What do you mean by this?

I am assuming you're talking about Joss Stone. It did make me think about a neighbour who was trying to adopt and they were told very very firmly not to risk getting pregnant. They were adopting because pregnancy was impossible..

Icanttakethisanymore · 20/12/2024 19:43

I’m sure you have good intentions but surely you can see that the premise of adoption being about parents not children is problematic? any indication that the process serves to give parents a child, vs children a family is pretty grim, don’t you think?

Startinganew32 · 20/12/2024 19:44

Icanttakethisanymore · 20/12/2024 19:43

I’m sure you have good intentions but surely you can see that the premise of adoption being about parents not children is problematic? any indication that the process serves to give parents a child, vs children a family is pretty grim, don’t you think?

Cough cough surrogacy. So interesting that it’s abhorrent to talk about parental wishes and needs for adoption and then bang, you can buy a whole baby if you want.

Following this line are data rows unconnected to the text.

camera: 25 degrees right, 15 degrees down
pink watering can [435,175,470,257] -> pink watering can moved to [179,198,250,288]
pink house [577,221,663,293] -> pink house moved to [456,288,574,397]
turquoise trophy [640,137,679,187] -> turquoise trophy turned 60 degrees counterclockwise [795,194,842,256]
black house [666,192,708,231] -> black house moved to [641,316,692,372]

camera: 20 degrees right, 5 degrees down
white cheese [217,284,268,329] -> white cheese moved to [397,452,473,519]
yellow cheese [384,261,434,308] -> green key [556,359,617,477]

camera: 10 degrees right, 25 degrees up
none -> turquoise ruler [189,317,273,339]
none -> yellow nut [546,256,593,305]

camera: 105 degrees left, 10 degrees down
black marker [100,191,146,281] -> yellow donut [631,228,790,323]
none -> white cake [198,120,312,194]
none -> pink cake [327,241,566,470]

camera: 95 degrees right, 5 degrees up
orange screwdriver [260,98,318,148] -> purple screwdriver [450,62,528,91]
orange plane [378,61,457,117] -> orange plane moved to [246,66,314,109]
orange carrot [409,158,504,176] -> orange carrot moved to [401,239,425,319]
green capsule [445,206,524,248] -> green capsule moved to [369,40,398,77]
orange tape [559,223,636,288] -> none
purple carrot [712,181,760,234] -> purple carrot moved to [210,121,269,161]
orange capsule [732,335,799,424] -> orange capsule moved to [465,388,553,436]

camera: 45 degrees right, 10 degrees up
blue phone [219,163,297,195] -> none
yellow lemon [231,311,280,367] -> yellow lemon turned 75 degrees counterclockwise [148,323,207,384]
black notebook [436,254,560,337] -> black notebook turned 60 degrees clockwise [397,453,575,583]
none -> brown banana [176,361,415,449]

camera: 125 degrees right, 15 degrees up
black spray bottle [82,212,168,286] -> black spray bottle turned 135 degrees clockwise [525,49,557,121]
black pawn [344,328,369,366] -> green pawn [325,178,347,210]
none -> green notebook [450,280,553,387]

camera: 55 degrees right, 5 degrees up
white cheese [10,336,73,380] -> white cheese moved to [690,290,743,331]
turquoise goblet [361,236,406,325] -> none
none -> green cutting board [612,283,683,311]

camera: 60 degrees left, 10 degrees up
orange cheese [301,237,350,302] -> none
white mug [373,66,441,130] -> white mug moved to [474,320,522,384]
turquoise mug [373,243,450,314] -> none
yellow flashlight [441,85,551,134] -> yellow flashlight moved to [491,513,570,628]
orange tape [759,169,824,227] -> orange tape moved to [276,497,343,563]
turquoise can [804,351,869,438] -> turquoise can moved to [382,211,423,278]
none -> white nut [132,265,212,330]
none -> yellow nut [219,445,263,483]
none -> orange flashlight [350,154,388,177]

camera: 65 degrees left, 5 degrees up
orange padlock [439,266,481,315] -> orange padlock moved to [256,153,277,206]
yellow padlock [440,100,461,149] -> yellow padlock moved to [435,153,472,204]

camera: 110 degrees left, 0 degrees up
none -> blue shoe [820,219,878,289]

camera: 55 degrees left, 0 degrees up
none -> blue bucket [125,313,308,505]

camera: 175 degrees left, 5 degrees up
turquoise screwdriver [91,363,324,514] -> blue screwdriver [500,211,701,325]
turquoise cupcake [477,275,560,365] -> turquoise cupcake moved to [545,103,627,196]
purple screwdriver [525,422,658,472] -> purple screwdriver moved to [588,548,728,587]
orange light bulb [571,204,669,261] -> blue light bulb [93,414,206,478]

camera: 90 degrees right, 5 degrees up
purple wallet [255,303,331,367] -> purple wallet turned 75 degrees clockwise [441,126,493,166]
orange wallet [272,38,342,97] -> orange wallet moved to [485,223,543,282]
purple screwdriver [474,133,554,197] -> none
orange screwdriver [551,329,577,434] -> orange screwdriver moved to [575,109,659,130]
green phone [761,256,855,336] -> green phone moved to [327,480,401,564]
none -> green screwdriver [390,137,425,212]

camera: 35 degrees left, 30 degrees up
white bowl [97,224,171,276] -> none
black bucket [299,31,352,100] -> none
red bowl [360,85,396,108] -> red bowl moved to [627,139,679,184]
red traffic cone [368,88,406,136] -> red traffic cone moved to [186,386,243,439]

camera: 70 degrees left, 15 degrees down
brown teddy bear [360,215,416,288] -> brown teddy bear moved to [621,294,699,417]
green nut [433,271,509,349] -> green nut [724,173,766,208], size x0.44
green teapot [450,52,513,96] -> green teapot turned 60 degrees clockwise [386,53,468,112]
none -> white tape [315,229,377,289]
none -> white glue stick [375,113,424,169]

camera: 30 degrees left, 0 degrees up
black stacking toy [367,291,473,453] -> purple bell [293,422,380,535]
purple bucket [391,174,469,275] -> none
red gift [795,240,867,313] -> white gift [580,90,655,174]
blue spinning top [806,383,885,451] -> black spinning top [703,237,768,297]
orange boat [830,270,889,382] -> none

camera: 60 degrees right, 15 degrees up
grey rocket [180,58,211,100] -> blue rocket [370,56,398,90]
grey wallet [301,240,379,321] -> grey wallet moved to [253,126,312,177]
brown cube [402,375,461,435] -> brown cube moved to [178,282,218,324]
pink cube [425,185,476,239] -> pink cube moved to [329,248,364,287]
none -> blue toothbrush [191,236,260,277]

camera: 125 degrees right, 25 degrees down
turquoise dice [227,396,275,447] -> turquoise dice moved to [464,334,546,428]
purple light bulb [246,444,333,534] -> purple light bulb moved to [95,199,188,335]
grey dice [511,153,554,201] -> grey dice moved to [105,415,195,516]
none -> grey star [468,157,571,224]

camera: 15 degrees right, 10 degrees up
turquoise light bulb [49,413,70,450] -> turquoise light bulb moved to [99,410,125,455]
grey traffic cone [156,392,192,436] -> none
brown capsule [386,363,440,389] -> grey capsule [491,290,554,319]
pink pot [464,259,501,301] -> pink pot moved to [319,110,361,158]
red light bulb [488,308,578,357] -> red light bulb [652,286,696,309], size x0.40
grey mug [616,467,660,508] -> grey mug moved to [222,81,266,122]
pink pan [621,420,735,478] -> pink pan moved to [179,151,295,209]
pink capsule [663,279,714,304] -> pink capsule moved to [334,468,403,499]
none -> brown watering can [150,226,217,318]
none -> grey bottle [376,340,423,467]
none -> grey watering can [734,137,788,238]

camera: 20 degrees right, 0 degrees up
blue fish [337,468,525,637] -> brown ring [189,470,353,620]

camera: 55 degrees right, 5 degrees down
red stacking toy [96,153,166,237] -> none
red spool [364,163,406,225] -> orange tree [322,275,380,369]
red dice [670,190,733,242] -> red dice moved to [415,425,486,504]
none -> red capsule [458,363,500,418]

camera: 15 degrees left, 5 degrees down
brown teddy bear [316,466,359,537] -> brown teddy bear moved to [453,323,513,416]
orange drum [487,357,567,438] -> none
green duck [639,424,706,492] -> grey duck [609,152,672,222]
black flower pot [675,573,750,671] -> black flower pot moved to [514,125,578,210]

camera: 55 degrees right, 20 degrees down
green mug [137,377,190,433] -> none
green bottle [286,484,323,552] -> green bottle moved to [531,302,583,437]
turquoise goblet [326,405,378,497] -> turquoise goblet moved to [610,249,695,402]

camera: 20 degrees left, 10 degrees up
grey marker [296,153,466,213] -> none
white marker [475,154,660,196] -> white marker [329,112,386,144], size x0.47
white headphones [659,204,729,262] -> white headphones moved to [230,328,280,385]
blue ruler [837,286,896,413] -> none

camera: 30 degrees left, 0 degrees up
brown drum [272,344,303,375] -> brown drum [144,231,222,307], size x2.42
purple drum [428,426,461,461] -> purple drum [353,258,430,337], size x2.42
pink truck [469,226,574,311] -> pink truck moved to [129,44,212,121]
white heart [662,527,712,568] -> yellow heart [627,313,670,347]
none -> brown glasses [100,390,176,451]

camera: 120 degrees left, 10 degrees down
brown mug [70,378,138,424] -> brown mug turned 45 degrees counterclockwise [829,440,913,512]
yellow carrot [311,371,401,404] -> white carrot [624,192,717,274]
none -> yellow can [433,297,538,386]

Scottishgirl85 · 20/12/2024 19:46

Adoption is very complex. It's done in best interest of child. So matching to families who are the most suitable. There is not a lack of children sadly, it's the other way round.

Icanttakethisanymore · 20/12/2024 19:48

Startinganew32 · 20/12/2024 19:44

Cough cough surrogacy. So interesting that it’s abhorrent to talk about parental wishes and needs for adoption and then bang, you can buy a whole baby if you want.

That’s a different point to be fair and not one I’m straying into with my comment.